Of the 87 units, 17 will be restricted to lower-income households earning at or below 30 percent of the Area Median Income (AMI), 49 units will be affordable to households earning at or below 60 percent of AMI, and 21 apartments will be workforce housing units for households earning up to 80 percent of AMI. The AMI for Lawrence is $105,400 for a household of four.
There will be 27 one-bedroom apartments, 40 two-bedroom apartments, and 20 three-bedroom apartments. There will also be a community room/lounge, an indoor kids’ play space and a fitness center.
608 Broadway represents roughly a quarter of the 450,000 square-foot Marriner Mill building. Lawrence Community Works intends to redevelop the balance of the five-story historic mill building that dates to 1896 into a mixed-use project. Trinity’s project will include the replacement of all existing windows with new, energy-efficient windows that match the original windows’ sight lines. The interior will be restored to reveal the original structural columns and beams, and the building’s existing masonry façade will be repointed and repaired. All the building’s water, sewer, electrical and HVAC infrastructure will be replaced. Trinity’s plans for 608 Broadway also call for installing solar panels on the building’s roof to offset the demand the project places on the electrical grid.
“Red Stone Equity Partners is pleased to continue our long-standing partnership with Trinity Financial by providing over $36 million in tax credit equity to the revitalization of the Marriner Mill complex. We look forward to continuing our investment in the Lawrence community by providing this vital affordable housing for the families of Lawrence,” said Rob Vest, Red Stone Equity Principal and Chief Investment Officer.

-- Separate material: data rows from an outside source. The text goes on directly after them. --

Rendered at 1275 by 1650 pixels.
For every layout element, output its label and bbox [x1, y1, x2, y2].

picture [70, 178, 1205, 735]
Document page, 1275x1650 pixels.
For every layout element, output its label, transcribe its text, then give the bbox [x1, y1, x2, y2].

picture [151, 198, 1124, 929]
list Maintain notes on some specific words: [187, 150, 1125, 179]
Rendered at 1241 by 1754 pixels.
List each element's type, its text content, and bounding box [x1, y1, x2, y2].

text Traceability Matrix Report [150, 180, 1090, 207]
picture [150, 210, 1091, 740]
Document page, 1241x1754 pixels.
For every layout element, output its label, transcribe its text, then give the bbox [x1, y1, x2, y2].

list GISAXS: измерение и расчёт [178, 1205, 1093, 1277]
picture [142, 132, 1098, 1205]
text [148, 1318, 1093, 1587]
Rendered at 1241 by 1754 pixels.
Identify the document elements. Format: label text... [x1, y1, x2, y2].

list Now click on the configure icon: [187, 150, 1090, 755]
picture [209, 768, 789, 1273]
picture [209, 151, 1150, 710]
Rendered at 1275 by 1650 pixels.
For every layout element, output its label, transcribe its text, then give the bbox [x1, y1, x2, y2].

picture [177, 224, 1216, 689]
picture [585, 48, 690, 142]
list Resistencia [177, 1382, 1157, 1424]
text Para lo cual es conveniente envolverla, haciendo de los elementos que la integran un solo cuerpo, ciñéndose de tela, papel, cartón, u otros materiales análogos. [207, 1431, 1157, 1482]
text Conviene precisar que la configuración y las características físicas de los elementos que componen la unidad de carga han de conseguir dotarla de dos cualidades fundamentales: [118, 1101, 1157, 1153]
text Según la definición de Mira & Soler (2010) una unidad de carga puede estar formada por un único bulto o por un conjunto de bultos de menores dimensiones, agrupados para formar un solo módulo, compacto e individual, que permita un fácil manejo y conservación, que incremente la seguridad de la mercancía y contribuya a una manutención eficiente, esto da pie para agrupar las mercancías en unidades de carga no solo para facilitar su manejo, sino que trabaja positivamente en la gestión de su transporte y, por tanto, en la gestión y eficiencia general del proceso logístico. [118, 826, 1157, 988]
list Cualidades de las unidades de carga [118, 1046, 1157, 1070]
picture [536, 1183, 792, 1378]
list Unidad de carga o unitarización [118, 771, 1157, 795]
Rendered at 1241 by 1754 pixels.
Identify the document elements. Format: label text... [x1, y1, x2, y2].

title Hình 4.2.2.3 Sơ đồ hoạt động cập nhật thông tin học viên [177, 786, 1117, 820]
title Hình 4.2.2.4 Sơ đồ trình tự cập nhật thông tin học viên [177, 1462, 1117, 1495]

The development of 608 Broadway advances the Baker-Polito Administration’s goal of creating up to 1,000 new workforce housing units affordable to middle-income households through the MassHousing Workforce Housing Initiative. Since the inception of the initiative in 2016, MassHousing has committed or closed workforce housing financing totaling $133 million, to 65 projects, located in 25 cities and towns, and advanced the development of 5,226 housing units across a range of incomes, including 1,443 middle-income workforce units.
“We are excited to collaborate with Trinity Financial on another meaningful project that retains the history of the city of Lawrence while meeting today’s dire need for affordable housing in the community. The redevelopment of the former Marriner Mill complex is a great reuse of the property and we look forward to seeing residents move into their new homes” said Nathan Bondini, Relationship Manager, TD Bank.
The general contractor will be Aberthaw Construction Company. The architect is ICON Architecture, and the management agent will be Trinity Management LLC. Construction is expected to be completed in the summer of 2023.
MassHousing has financed 13 rental housing communities in Lawrence, involving 1,507 housing units, and an original loan amount of $178.3 million. The Agency has also provided $151.7 million in financing to 1,530 Lawrence homebuyers or homeowners.